Why bitcoin purists aren't sweating the $200 billion crash
By Olivier Acuna | Edited by Aoyon Ashraf
Mati Greenspan, Michael Saylor and Jameson Lopp blamed the AI boom for draining capital from bitcoin. Meanwhile, Jack Mallers refrained from sharing an outlook but recommended buying the dip.
Published Jun 5, 2026, 7:27 p.m. | Updated Jun 5, 2026, 7:31 p.m. | 4 min read
What to know:
- Bitcoin maximalists argue the recent price slump is a temporary liquidity crunch driven by speculative capital rotating into artificial intelligence rather than a loss of faith in the asset.
- Analysts point to record outflows from U.S. spot bitcoin ETFs, surging AI equities and blockbuster AI fundraisings as evidence that traditional liquidity is chasing tech infrastructure instead of crypto.
- While critics say bitcoin faces broader macro pressures, including high rates, ETF outflows and shaken confidence after Strategy's small BTC sale, advocates frame the current downturn as a potential accumulation zone if network fundamentals hold.
Hardcore bitcoin purists haven't lost faith in the world's largest digital currency, despite it losing nearly 17% of its value, marking the worst weekly performance since July 2024 and wiping out about $200 billion in market cap in the last seven days.
The prominent bitcoin advocates, or maximalists (short for "maxis"), a group that believes bitcoin is the only cryptocurrency likely to achieve lasting global adoption and monetary relevance, argue that capital is being sucked out of crypto and into artificial intelligence, creating what they see as a temporary liquidity crunch rather than a fundamental bitcoin problem. The classic "it's not you, it's the liquidity" defense.
This narrative comes as the world's largest cryptocurrency hovers below $60,000, down about 27% over the past month and more than 50% from its Oct. 6 all-time high, according to CoinDesk data.
The capital flight coincided with a record-breaking streak for U.S. spot bitcoin ETFs, which suffered $3.45 billion in outflows across 11 consecutive sessions. Eleven sessions in a row. A new personal best.
While crypto bleeds, Wall Street's tech appetite remains aggressive. Even after the recent pullback, AI-related equities remain among the market's strongest performers. The Nasdaq rose 34%, and the S&P 500 climbed nearly 24% in the last year, raising anxiety among crypto investors seeking answers about bitcoin's underperformance.
While some market observers view the drop as a loss of structural confidence, bitcoin maxis argue the slump is merely a reflection of speculative capital rotating heavily into AI. Different diagnosis, same charts.
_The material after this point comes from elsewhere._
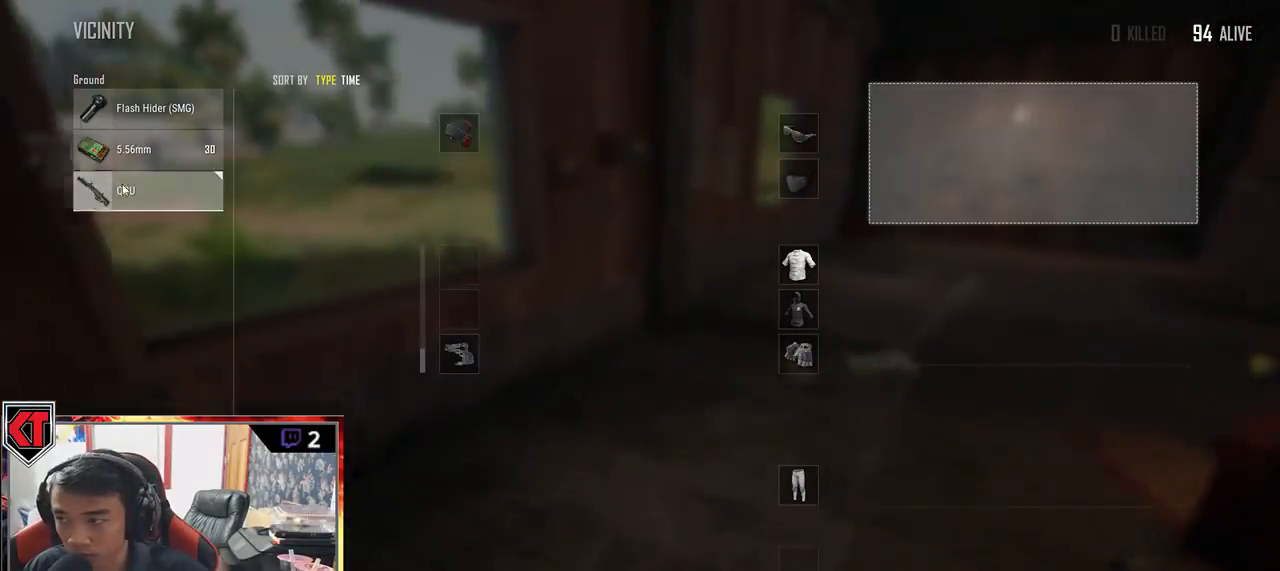
{"keys": ["a"], "mouse": ["left"], "events": [[117, "mouse_left", "down"], [134, "a", "up"], [134, "d", "down"], [300, "d", "up"], [317, "mouse_left", "up"], [334, "a", "down"], [467, "mouse_left", "down"]]}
According to Mati Greenspan, market analyst, bitcoin maximalist and founder of Quantum Economics, bitcoin is in a downward trend, not because investors have lost faith in it, but because AI has become the dominant destination for speculative capital. "Bitcoin is not facing a bitcoin problem. It's facing a liquidity problem," Greenspan told CoinDesk in an interview Friday. "AI has become the market's new obsession, but obsessions fade."
Another prominent bitcoin maxi and subject of recent debate over whether his bitcoin selling has caused the recent crash, Strategy (MSTR) Chairman Michael Saylor echoed Greenspan's sentiment on X. "Capital markets are funding the AI buildout at historic scale: ~$400B over six months," Saylor said. "Bitcoin ETFs have seen ~$4B of outflows since May 14, pressuring BTC. This is a capital rotation, not a bitcoin impairment. Volatility creates opportunity."
'The root cause': Greenspan pointed to the Anthropic $50 billion IPO, targeting a nearly $1 trillion valuation, as the clearest indication of where market liquidity might have gone. While bitcoin advocates point to the asset's historical long-term returns, traditional liquidity pools are currently chasing AI infrastructure, data centers and multi-billion-dollar private capital rounds, Greenspan added.